La prima frana di Niscemi è stata nel 1997. Eravamo in pieno governo Prodi. L'Ulivo diede all'Italia una lezione perfetta di come rendere cronica un'emergenza.
All'epoca furono demolite le 48 case inabitabili e date 600mila lire al mese per un anno agli sfollati. Stop. Non venne avviato alcun progetto strutturale definitivo per la messa in sicurezza del versante. Oggi, trent'anni dopo, abbiamo visto le conseguenze.
Il sindaco di Niscemi, Massimiliano Conti, a ogni anniversario della frana ha inviato una lettera al presidente della Repubblica, al presidente della Regione, al presidente del Consiglio e ai capi dipartimento. Come a dire: non dimenticateci. Scritto in un copia-incolla incalzante, cambiando solo la data. Ma - solita beffa all'italiana - i soldi attesi da anni sono arrivati solo un mese fa.
Ora Conti non ci sta a prendersi critiche e a fare la parte di quello che non ha agito, non ha fatto eccetera eccetera.
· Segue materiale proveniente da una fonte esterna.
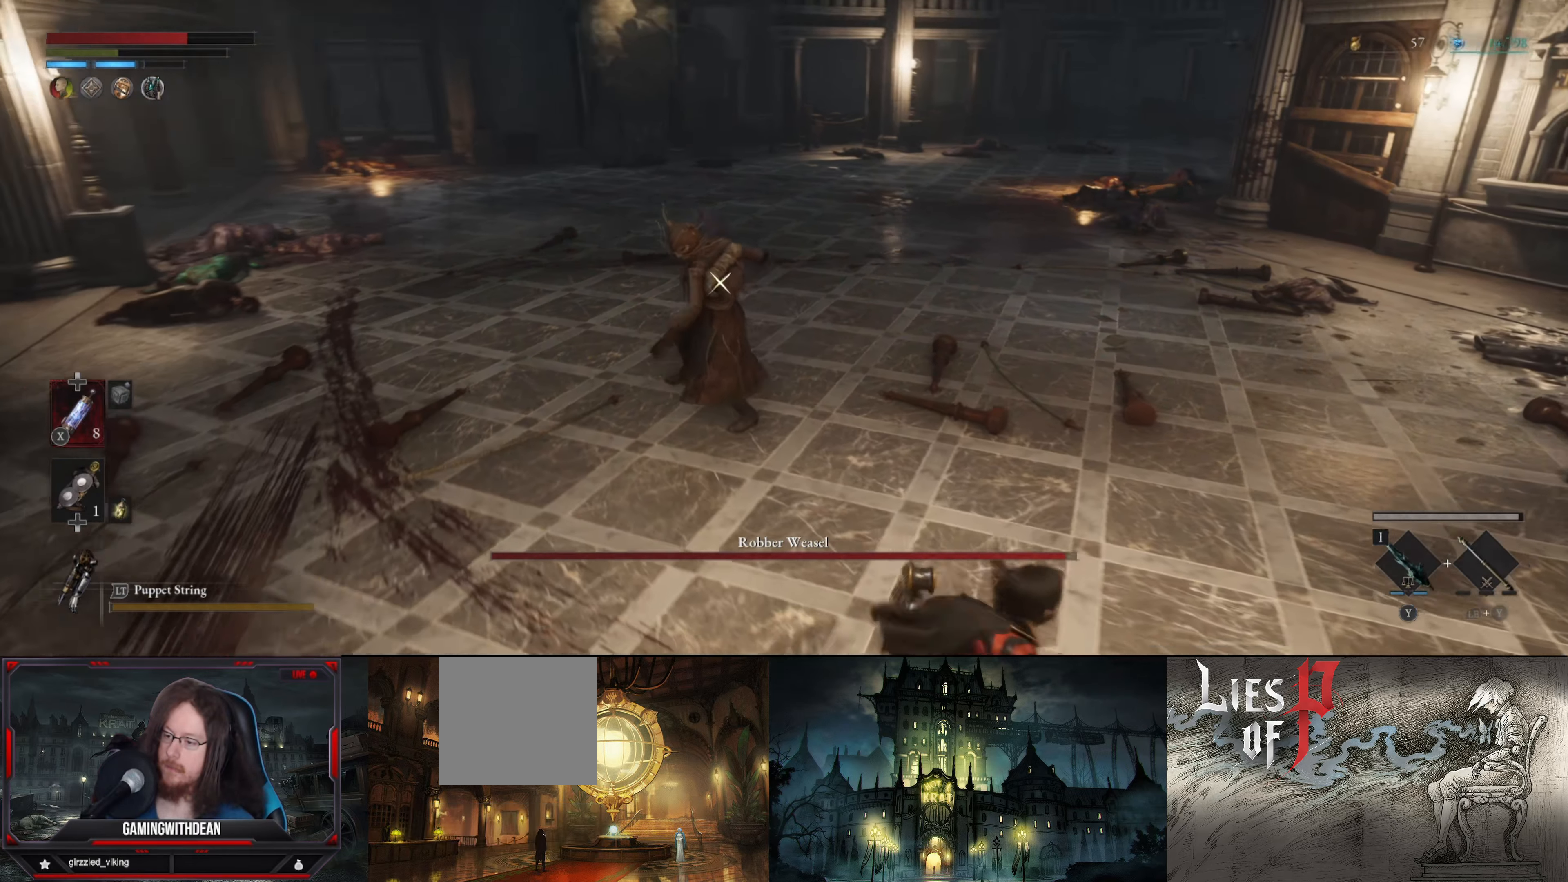
{"buttons": ["L1"], "left_stick": "down-right", "right_stick": "center", "events": [[100, "B", "down"], [200, "B", "up"]]}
A chi accusa il Comune di non aver presentato progetti per le opere di consolidamento della collina, ricorda il calvario di Niscemi per farsi ascoltare.
"Ho una cartella sul mio computer - racconta - Gli uffici hanno la documentazione. Solo a dicembre del 2025 abbiamo ottenuto i soldi previsti nella fase 2 e 3 della frana di 29 anni fa, per cui ci abbiamo lavorato. Ad ogni modo ci confronteremo, non voglio polemizzare. In questa fase noi ci occupiamo dell'immediatezza delle esigenze e dell'assistenza dei cittadini".
Quindi prima di tutto si penserà a gestire la nuova emergenza, in attesa di un nuovo smottamento del terreno che, giurano i geologi, ci sarà. Poi si penserà a un piano a lungo termine. E si valuteranno proposte: ad esempio quella del sindaco di Gela, Terenziano Di Stefano, che già ora propone di utilizzare le aree lungo la Piana di Gela per ridare una casa agli sfollati. Lì potrebbe essere edificata New Niscemi. Se ne parlerà al tavolo tecnico organizzato nei prossimi giorni assieme al ministro della Protezione civile Nello Musumeci.
"Questo è il momento per lavorare tutti assieme - spiega Conti - Ora sono diventati tutti geologi e 'niscemologi'. Non voglio fare polemica con nessuno, non cadrò in questa trappola.
Siamo concentrati sui provvedimenti he dobbiamo adottare per ripartire e ripensare alla ripartenza. Chi crede che Niscemi sia un paese di serie B sbaglia - aggiunge, furente - Qualche giornalista ha detto che il valore medio di un immobile a Niscemi è di 20mila euro. Lo invito qui per verificare che non è così".